Thursday, March 17, 2011

Rat love.

Surgeons are an interesting people. There are those, like my mentor Solomon, who seem to live in calmness. He has the strongest looking hands but every movement they make looks deliberate, graceful, clean. Then you hear about surgeons who are type-A personalities, loud, unconstrained, who shout and scream at residents--partly because within the operating room they are rightfully the authority above all authorities but unfortunately, this can lead to a god-complex and unwillingness to negotiate outside of the OR.

(Maybe Scott Walker was a--never mind. That would be like saying maybe a garden slug built the great wall. In a former life)

Today Solomon was accepted into the neuroscience training program at UW Hospital, which means he'll be a resident for seven years here(!), then be fully licensed and able to practice surgery in the United States as well as Uganda. It's such great news, and he definitely deserves to get it--he'll make a kickass neurosurgeon. All throughout today he kept getting congratulatory phone calls and other residents/researchers on our floor would wander in to say congratulations. This made me very happy. Seeing the generosity, the warmth, the simple acts of goodwill made me think: most people are nice. Imagine that! This'll probably last until pessimism kicks in again in five minutes.

I just thought about this. When I'm suturing a rat, harvesting, or doing some operation, I don't think about the amazing thing that is any relatively advanced organism's body. When I'm reading a textbook, or kind of going off an a tangent thought to a lecture, or even just thinking, it becomes inescapable that life and all the myriad parts that make up life are reason for awe. Complete and utter confounded awe. From membrane protein to diastereomer selectiveness to blood circulation to negative feedback to set points to hypothalamus to visual cortex to action potential to yawning to movement to thought to wonder. Like what the fuck? Every moment we live is a mystery.

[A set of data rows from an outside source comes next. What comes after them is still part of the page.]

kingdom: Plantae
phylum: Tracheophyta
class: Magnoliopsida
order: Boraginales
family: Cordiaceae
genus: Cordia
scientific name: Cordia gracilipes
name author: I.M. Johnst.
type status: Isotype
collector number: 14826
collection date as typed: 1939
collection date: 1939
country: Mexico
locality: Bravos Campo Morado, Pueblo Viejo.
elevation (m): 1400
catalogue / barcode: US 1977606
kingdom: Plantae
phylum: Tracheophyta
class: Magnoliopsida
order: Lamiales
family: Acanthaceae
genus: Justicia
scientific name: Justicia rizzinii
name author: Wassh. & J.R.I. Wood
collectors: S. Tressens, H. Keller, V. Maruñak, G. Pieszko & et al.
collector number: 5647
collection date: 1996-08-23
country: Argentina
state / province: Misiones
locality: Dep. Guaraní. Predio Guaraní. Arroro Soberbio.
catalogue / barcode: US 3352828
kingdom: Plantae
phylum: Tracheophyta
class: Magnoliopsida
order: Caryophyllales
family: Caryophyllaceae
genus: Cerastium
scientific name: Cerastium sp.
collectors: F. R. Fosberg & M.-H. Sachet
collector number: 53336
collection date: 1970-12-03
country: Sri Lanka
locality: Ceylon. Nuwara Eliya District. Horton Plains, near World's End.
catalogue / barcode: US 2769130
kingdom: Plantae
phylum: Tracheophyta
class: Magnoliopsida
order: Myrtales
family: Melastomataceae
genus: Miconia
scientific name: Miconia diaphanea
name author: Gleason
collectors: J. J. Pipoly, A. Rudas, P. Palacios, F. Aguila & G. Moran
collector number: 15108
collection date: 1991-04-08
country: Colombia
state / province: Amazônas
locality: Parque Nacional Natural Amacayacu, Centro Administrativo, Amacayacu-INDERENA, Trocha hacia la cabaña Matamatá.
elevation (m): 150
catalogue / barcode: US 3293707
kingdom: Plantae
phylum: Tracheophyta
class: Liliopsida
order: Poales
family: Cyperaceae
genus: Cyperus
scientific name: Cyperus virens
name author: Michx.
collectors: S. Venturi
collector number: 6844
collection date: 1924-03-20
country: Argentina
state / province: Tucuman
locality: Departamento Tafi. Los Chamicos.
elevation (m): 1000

However, when it's you and a scalpel and a sedated rat the mindset changes. Suddenly your brain shuts down the metaphysical thinking portion. What's left is more mechanical than anything else. "Have a gotten all of that bit of muscle pulled down so I can anchor the hook in ?" or "cut along that muscle, wow it's like a perfect landmark." It sounds gruesome and sometimes, it is (harvesting the spinal cord, hoooooly crap the surreal disgust when Thomas got to the skull...maybe I shouldn't explain that) but most of the time I find myself completely engrossed. It's fantastic. The body disintegrates into something to be contextually understood and then in a way, conquered, as you are always trying to achieve something without damaging something else.

It's the relating of the two mindsets that is critical. Just like the merging of "do this surgery/immuno/whatever" with the grander picture of "here is a problem, affecting the quality of people's lives, and we must solve it."

...this has been the weirdest spring break ever. It feels like a slinky.